8 Practical Examples Of TR Command In Unix/Linux

It is an abbreviation of translate or transliterate, indicating its operation of replacing or removing specific characters in its input data set. The utility reads a byte stream from its standard input and writes the result to the standard output.As arguments, it takes two sets of characters (generally of the same length), and replaces occurrences of the characters in the first set with the corresponding elements from the second set. We will see it in details.

SYTAX:

$ man tr
TR(1)                                                               

NAME

       tr - translate or delete characters
SYNOPSIS
       tr [OPTION]... SET1 [SET2]
DESCRIPTION
       Translate, squeeze, and/or delete characters from standard          input, writing to standard output.
       -c, -C, --complement
              use the complement of SET1
       -d, --delete
              delete characters in SET1, do not translate
       -s, --squeeze-repeats
              replace each input sequence of a repeated character                 that is listed in SET1 with a single occurrence of                   that character

What is this ? no worries, we will see all with the help of examples.

1. Replace the characters

$ echo "Unix Systems are Unique" | tr "U" "L"
Output: tr command has replaced U with L because it has matched with the criteria.
Lnix Systems are Lnique

2. Replace all the characters other than matched

$ echo "Unix Systems are Unique" | tr -c "U" "*"
Output: tr command has replaced everything with * except U because it has matched with the criteria.
U****************U******

3. Delete all the matching characters

$ echo "Unix Systems are Unique" | tr -d "U" 
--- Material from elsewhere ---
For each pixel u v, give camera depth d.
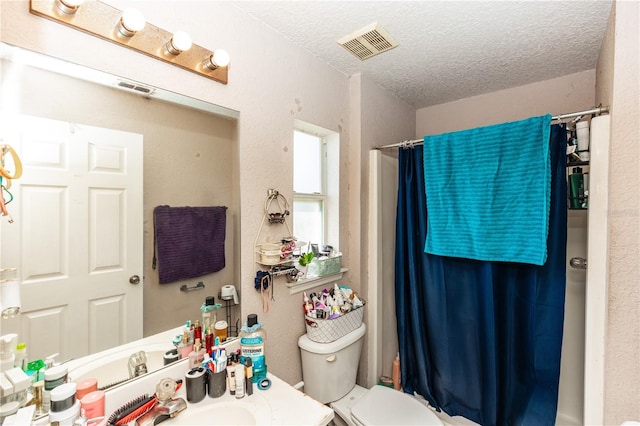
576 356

Output: tr has deleted U from the input data.
nix Systems are nique

4. Delete all the non-matching character

$ echo "Unix Systems are Unique" | tr -cd "U"
Output: tr has delete everything which has not matched with "U". This is because of -c switch.
UU

5. How to replace repetitive occurrence of a pattern with single occurrence

$ echo "Unix@@@System" | tr -s "@"
Output:
Unix@System

$ echo "Unix@@@System" | tr -s "@" " "
Output:
Unix System

You might be thinking that we can do the same without using any switch, let see one example without -s switch

$ echo "Unix@@@System" | tr "@" "#"
Output:
Unix###System


Observe the output, here tr has replaced each occurrence of @ with # that is not our requirement. Our requirement is to replace the repetitive character with single occurrence which can be done by using -s switch.
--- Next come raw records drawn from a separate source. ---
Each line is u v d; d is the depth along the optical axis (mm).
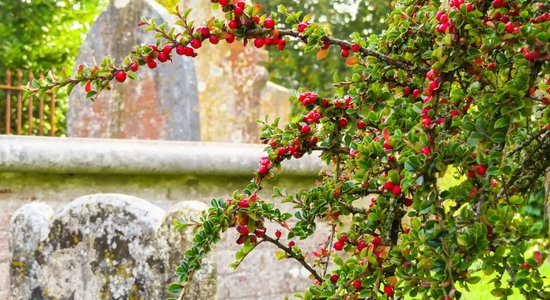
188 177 4391
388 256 1974
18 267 3732
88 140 4102
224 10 2055
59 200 4145
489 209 1777
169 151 4211
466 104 2119
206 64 5227
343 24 14422
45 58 13734
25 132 12602
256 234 2223
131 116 5227
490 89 2012
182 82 5016
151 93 5145
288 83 14570
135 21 5328
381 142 2117
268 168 2311
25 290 3713
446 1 2057
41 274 3684
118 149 4098
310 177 4742
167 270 3303
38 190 4102
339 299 2031
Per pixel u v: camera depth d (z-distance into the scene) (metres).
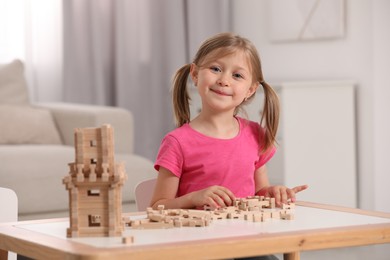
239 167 1.95
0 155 3.38
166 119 5.02
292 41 4.62
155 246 1.25
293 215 1.59
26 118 3.89
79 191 1.37
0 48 4.55
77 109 3.90
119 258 1.20
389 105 4.10
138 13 4.92
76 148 1.36
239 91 1.91
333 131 4.21
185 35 5.04
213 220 1.56
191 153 1.93
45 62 4.70
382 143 4.13
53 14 4.70
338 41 4.38
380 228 1.46
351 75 4.30
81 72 4.75
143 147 4.96
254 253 1.32
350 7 4.30
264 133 2.04
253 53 1.94
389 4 4.07
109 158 1.36
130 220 1.49
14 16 4.58
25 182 3.33
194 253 1.26
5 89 4.05
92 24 4.78
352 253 3.40
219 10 5.04
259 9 4.84
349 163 4.23
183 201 1.76
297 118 4.16
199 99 4.48
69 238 1.36
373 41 4.14
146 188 2.13
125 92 4.87
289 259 1.40
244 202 1.70
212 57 1.90
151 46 4.96
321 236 1.39
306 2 4.50
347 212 1.69
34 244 1.32
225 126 1.97
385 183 4.13
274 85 4.19
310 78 4.54
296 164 4.16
6. Lower case to upper case

$ echo "Uinx is Awesome" | tr "[:lower:]" "[:upper:]"
Output: tr has used the class notation and converted lower case input data into upper case.
UINX IS AWESOME

We can write the same as below using range expression.

$ echo "Uinx is Awesome" | tr "[a-z]" "[A-Z]"

7. Upper case to lower case

$ echo "UINX IS AWESOME" | tr "[:upper:]" "[:lower:]"
Output: tr has used the class notation and converted upper case input data into lower case.
uinx is awesome 

We can write the same as below using range expression.

$ echo "Uinx is Awesome" | tr "[A-Z]" "[a-z]"

8. How to replace the text in a file

$ tr "unix" "Unix" <F_Input_File.txt

[OR]

$ tr "unix" "Unix" <F_Input_File.txt > F_Output_File.txt

[OR]

$ cat F_Input_File.txt | tr "unix" "Unix" > F_Output_File.txt 

Output: It will replace every unix with Unix in the file F_Input_File.txt


Conclusion: tr command is very hand to manipulate the data. It can be used to validate the data by converting it in lower or upper. We can remove unnecessary repetitive characters and make our data more authentic.